Durch die Templer entstanden die Rittersagen vom »Heiligen Gral«, die als Vorbild für ritterliches Handeln galten. Die Themen dieser Sagen – ein schwacher Herrscher, ein verwüstetes Land und ein Ritter auf der Suche nach dem Heiligen Gral, der die Macht besitzt, alles wiedergutzumachen – stellen noch heute ein Musterschema für heldenhaftes Handeln dar.

Die Templer tauchten später in einigen Freimaurerlogen wieder auf. Sie wurden weiterhin vom Papst verfolgt. 1738 verbot Papst Klemens XII. die Freimaurerei mit seiner Bannbulle In Eminenti und exkommunizierte alle an der Bewegung teilnehmenden Katholiken. Dennoch verbreitete sich die Freimaurerei erfolgreich weiter. 1740 stellte eine weitere Papstbulle die Mitgliedschaft in Freimaurerlogen unter die Todesstrafe, allerdings ohne abschreckende Wirkung. Die Freimaurer sollten die weltweite Entwicklung stark beeinflussen.

Die Weltanschauung der Freimaurer fasste der Freimaurer Ramsay so zusammen: »Die Welt ist nichts anderes als eine riesige Republik, in der jede Nation eine Familie und jeder einzelne ein Kind ist.« Diese Sichtweise unterscheidet sich stark von der heutzutage weit verbreiteten Vorstellung von der einen Welt, in der die Nationen ohnmächtig sind und es nur noch international operierende Finanzinstitutionen, den IWF und Sklaven gibt. Die Tempelritter spielten im 13.Jahrhundert beim Zustandekommen der Magna Charta, Englands großer Urkunde über die Freiheiten, eine wichtige Rolle. Ihre Nachfolger, die Freimaurer, waren an der Französischen Revolution, an der Einigung Italiens und vor allem an der amerikanischen Revolution maßgeblich beteiligt. Benjamin Franklin war Amerikas berühmtester Freimaurer. Er war ab 1734 Großmeister von Pennsylvania. Von den 56 Unterzeichnern der Unabhängigkeitserklärung waren mit Sicherheit 9 und vielleicht weitere 10 Freimaurer. Von den 74 Offizieren der Armee waren 33 Freimaurer, berichten Baigent und Leigh. Vor allem in den Logen haben sie das erhabene Ideal der Menschenrechte sowie die Vorstellung von der Perfektionierbarkeit der Gesellschaft kennengelernt.22

Viele der britischen Offiziere, denen sie im Kampf gegenüberstanden, waren ebenfalls Freimaurer.

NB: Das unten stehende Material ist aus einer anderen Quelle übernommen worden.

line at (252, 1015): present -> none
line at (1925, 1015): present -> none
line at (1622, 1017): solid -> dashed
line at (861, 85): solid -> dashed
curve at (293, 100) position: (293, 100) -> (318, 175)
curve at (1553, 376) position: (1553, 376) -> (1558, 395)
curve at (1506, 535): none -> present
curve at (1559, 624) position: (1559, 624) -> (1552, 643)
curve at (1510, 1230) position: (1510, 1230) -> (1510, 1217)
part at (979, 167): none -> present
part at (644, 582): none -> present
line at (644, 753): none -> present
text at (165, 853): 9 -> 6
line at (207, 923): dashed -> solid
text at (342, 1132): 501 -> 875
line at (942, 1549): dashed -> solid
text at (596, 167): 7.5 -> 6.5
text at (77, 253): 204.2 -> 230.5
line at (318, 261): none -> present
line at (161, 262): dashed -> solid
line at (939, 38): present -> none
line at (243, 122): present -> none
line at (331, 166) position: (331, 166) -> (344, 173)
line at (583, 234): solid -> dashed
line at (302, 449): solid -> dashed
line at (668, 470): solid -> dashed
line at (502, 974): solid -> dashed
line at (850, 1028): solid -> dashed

Ernst Troeltsch, der bedeutende Historiker der Reformation, ist der Auffassung, dass die Rechte des einzelnen ihren Ursprung in Amerika haben, wobei »der Einfluss der Literatur des Illuminismus unverkennbar ist«.

Offenbar gibt es in der weltweiten Freimaurerbewegung aber auch Untergliederungen, in denen einige Traditionen mit weniger erhabenen Idealen wurzeln.

[1] Zwischen 1233 und 1248 wurden Cordoba, Sevilla und Toledo von den Spaniern zurückerobert. Nur Granada blieb unter der Kontrolle der Moslems.